A trip like this is not like gassing up the station wagon and hitting the highway.
The course includes three check-in points along the way. Between here and there, we have open water and the Gulf of Mexico, various rivers and marked channels, mangrove islands, the Intracoastal Waterway. Plus, in this race, there are no rules against -- say -- cutting a corner and yanking the boat over shallow spots on foot, if need be.
As with so many human endeavors, it's best to think about the options early: if it's dark and stormy and something (knock wood) goes bang, it's good to know already where to bolt to make repairs or take shelter.

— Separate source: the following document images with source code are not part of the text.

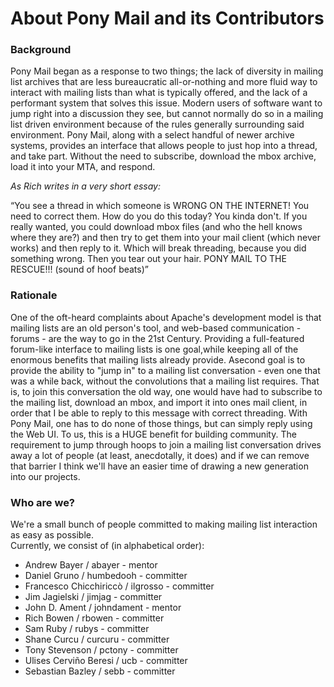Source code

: # About Pony Mail and its Contributors

### Background
Pony Mail began as a response to two things; the lack of diversity in
mailing list archives that are less bureaucratic all-or-nothing and more
fluid way to interact with mailing lists than what is typically offered,
and the lack of a performant system that solves this issue. Modern users
of software want to jump right into a discussion they see, but cannot
normally do so in a mailing list driven environment because of the rules
generally surrounding said environment. Pony Mail, along with a select
handful of newer archive systems, provides an interface that allows
people to just hop into a thread, and take part. Without the need to
subscribe, download the mbox archive, load it into your MTA, and
respond.

_As Rich writes in a very short essay:_

<q>You see a thread in which someone is WRONG ON THE INTERNET! You need to
correct them. How do you do this today? You kinda don't. If you really
wanted, you could download mbox files (and who the hell knows where they
are?) and then try to get them into your mail client (which never works)
and then reply to it. Which will break threading, because you did
something wrong. Then you tear out your hair. PONY MAIL TO THE RESCUE!!!
(sound of hoof beats)</q>

### Rationale

One of the oft-heard complaints about Apache's development model is that
mailing lists are an old person's tool, and web-based communication -
forums - are the way to go in the 21st Century. Providing a
full-featured forum-like interface to mailing lists is one goal,while
keeping all of the enormous benefits that mailing lists already provide.
Asecond goal is to provide the ability to "jump in" to a mailing list
conversation - even one that was a while back, without the convolutions
that a mailing list requires. That is, to join this conversation the old
way, one would have had to subscribe to the mailing list, download an
mbox, and import it into ones mail client, in order that I be able to
reply to this message with correct threading. With Pony Mail, one has to
do none of those things, but can simply reply using the Web UI. To us,
this is a HUGE benefit for building community. The requirement to jump
through hoops to join a mailing list conversation drives away a lot of
people (at least, anecdotally, it does) and if we can remove that
barrier I think we'll have an easier time of drawing a new generation
into our projects.

### Who are we?

We're a small bunch of people committed to making mailing list interaction as easy as possible.<br/>
 Currently, we consist of (in alphabetical order):<br/>
 <ul>
     <li>Andrew Bayer / abayer - mentor</li>
     <li>Daniel Gruno / humbedooh - committer</li>
     <li>Francesco Chicchiriccò / ilgrosso - committer</li>
     <li>Jim Jagielski / jimjag - committer</li>
     <li>John D. Ament / johndament - mentor</li>
     <li>Rich Bowen / rbowen - committer</li>
     <li>Sam Ruby / rubys - committer</li>
     <li>Shane Curcu / curcuru - committer</li>
     <li>Tony Stevenson / pctony - committer</li>
     <li>Ulises Cerviño Beresi / ucb - committer</li>
     <li>Sebastian Bazley / sebb - committer</li>
 </ul>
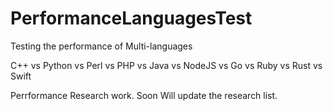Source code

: # PerformanceLanguagesTest
Testing the performance of Multi-languages 


C++ vs Python vs Perl vs PHP vs Java vs NodeJS vs Go vs Ruby vs Rust vs Swift 


Perrformance Research work. Soon Will update the research list.
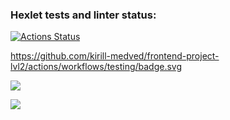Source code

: ### Hexlet tests and linter status:

[![Actions Status](https://github.com/kirill-medved/frontend-project-lvl2/workflows/hexlet-check/badge.svg)](https://github.com/kirill-medved/frontend-project-lvl2/actions)

https://github.com/kirill-medved/frontend-project-lvl2/actions/workflows/testing/badge.svg

<a href="https://codeclimate.com/github/kirill-medved/frontend-project-lvl2/maintainability"><img src="https://api.codeclimate.com/v1/badges/95c6ac798a4a50c074da/maintainability" /></a>

<a href="https://codeclimate.com/github/kirill-medved/frontend-project-lvl2/test_coverage"><img src="https://api.codeclimate.com/v1/badges/95c6ac798a4a50c074da/test_coverage" /></a>
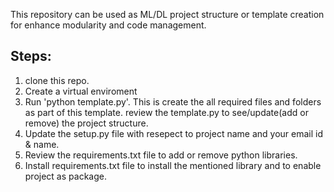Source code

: This repository can be used as ML/DL project structure or template creation for enhance modularity and code management.

## Steps:
1) clone this repo.
2) Create a virtual enviroment
3) Run 'python template.py'. This is create the all required files and folders as part of this template. review the template.py to see/update(add or remove) the project structure.
4) Update the setup.py file with resepect to project name and your email id & name.
5) Review the requirements.txt file to add or remove python libraries.
6) Install requirements.txt file to install the mentioned library and to enable project as package.
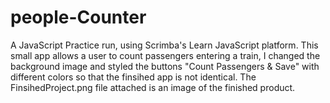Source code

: # people-Counter
A JavaScript Practice run, using Scrimba's Learn JavaScript platform. This small app allows a user to count passengers entering a train, I changed the background image and styled the buttons "Count Passengers & Save" with different colors so that the finsihed app is not identical. The FinsihedProject.png file attached is an image of the finished product.
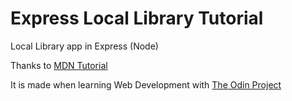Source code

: # Express Local Library Tutorial

Local Library app in Express (Node)

Thanks to [MDN Tutorial](https://developer.mozilla.org/en-US/docs/Learn/Server-side/Express_Nodejs/Tutorial_local_library_website)

It is made when learning Web Development with [The Odin Project](https://www.theodinproject.com/)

Far better to have already figured out that Tin Can channel is not recommended in certain wind conditions than to try to figure it out in the middle of the night. With the wind in the unfavored quarter.
To that end, taking advantage of Moresailesed being in town, TwoBeers and Moresailesed got together recently to test the boat and to meet with Jarhead.
With an amber FatTire close to hand, Jarhead walked an attentive group of sailors through his main navigation points. As he talked, the crowd built. Nothing speaks to sailors like experience, especially about something as tricky as nighttime, sleep-deprived navigation.
My pages of notes include things like this: "Hug the shore to the lights on Chokoloskee Bay. Head for the lights, not the dark." And: "It's very tough to tack in the channel on an Easterly. Here's a thing to remember: if you are going to go aground, get stuck on the upwind side of the channel."
And, yes, we resolved to squeeze in a few more reconnaissance trips to Florida Bay before that March 1st starting line.